DIRECTIONS FOR THIS TASK =
Repeat the entries that follow verbatim, without any of their pictures.

SUPPLIED ENTRIES =
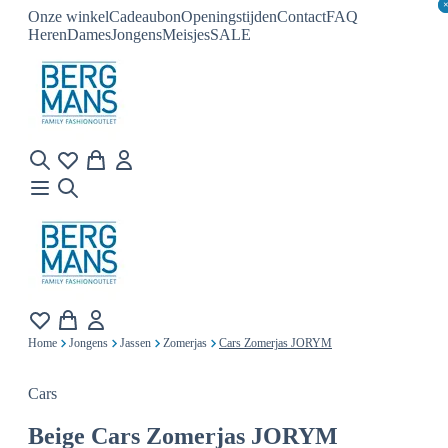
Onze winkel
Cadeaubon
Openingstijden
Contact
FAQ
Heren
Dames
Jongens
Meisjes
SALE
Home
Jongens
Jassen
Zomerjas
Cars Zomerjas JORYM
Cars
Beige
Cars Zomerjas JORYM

EXERCISE SOLUTION =
Onze winkel
Cadeaubon
Openingstijden
Contact
FAQ
Heren
Dames
Jongens
Meisjes
SALE
Home
Jongens
Jassen
Zomerjas
Cars Zomerjas JORYM
Cars
Beige
Cars Zomerjas JORYM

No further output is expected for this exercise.